CCK-8 (GLPBIO, United States) assays were conducted to measure cellular viability. The transfected MKN-1 and HGC-27 cell lines were seeded into 96-well culture plates. After 12 h, cells were exposed to the paclitaxel (0, 0.3125, 0.625, 1.25, 2.50, 5.0, 10.0 uM) or oxaliplatin (0, 0.3125, 0.625, 1.25, 2.50, 5.0, 10.0 uM) for 48 h and incubated with CCK-8 reagent for 3 h. Thereafter, a microplate reader (Thermo Varioskan LUX, MA, United States) was used to measure the absorbance (OD) at 450 nm.

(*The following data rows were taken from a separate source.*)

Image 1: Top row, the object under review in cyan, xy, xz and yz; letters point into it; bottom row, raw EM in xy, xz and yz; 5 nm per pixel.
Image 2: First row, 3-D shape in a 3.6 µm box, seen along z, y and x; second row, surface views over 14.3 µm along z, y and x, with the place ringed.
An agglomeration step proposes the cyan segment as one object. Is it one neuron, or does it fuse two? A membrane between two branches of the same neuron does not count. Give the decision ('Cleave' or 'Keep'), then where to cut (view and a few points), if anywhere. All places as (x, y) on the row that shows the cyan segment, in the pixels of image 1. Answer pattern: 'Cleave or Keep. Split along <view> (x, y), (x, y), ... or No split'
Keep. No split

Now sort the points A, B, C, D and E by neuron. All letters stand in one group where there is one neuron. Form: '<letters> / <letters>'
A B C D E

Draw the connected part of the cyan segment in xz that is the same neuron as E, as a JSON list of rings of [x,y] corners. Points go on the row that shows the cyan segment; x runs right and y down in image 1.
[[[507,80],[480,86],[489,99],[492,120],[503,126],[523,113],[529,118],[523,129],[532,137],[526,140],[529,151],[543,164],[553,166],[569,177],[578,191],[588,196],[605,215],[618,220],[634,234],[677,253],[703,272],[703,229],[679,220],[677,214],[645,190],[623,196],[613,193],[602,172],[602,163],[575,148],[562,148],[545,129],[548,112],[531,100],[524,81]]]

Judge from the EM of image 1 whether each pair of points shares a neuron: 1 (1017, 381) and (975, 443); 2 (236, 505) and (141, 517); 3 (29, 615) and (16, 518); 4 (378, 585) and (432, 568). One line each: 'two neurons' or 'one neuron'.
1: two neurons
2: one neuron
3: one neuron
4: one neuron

Transwell migration and invasion (Matrigel) experiments

For migration assays, 1 × 105 cells in 200 µL of serum-free media containing paclitaxel (2.5 uM) were seeded in the upper chamber of an insert (8 µm pore size, Corning, USA). For invasion assays, 1 × 105 cells in 200 µL of serum-free media containing paclitaxel (2.5 uM) were seeded in the upper chamber of an insert coated with Matrigel (BD Biosciences, San Diego, CA). Then, 600 µL of medium containing 20% FBS was added to the lower chamber. After incubation for 72 h, the cells attached onto the upper side of the transwell were mechanically removed with a cotton stick. Next, the cells on the bottom surface of the membrane were fixed with 4% paraformaldehyde for 10 min and then stained with 0.4% crystal violet solution for 10 min. Images of the migrated and invaded cells were captured with a Nikon Digital Sight DS-L1 camera.

Ovarian metastasis models

To establish the ovarian metastasis models, 4-week-old female nude mice were injected with 3 × 106 GC cells transfected with the luciferase lentiviral vector (MKN-1-luc) (OV-NC, OV-CLDN18-ARHGAP26, or OV-CLDN18-ARHGAP42) mixed with 10 µL PBS and 10 µL Matrigel (BD Biosciences) into the left ovary. One week later, mice were received intraperitoneal injections of paclitaxel at a dose of 10 mg/kg/tiw for 4 weeks. Throughout the experiment, the body weight of the mice and the fluorescence intensity of the tumors were monitored. In vivo, imaging was performed twice a week using a Xenogen IVIS 200 imaging system (Caliper Life Sciences, USA) after intraperitoneal administration of fluorescein substrate (150 mg/kg). The tumor inhibition rate was determined using the LT Living Image 4.3 Software.

Statistical analysis

R version 3.6.1 (R Foundation for Statistical Computing, Vienna, Austria) and SPSS version 24.0 (IBM Corp., Armonk, NY, USA) was used for statistical analyses. Chi-squared test (χ²) and Fisher’s exact test were used in the comparison of the gene alteration frequency between primary and metastasis or synchronous and metachronous groups. Fisher’s exact tests were also used to analyze the significance of response between different evolution groups. The differences in the distribution of mutations between synchronous metastasis and metachronous metastasis were compared using a one-way ANOVA analysis of variance. Student’s t-test was used to compare the invasion and migration ability of different GC cells. Overall survival was estimated using the Kaplan-Meier method, and differences between groups were assessed by the log-rank test. A p value < 0.05 was considered statistically significant.

Reporting summary

Further information on research design is available in the Nature Portfolio Reporting Summary linked to this article.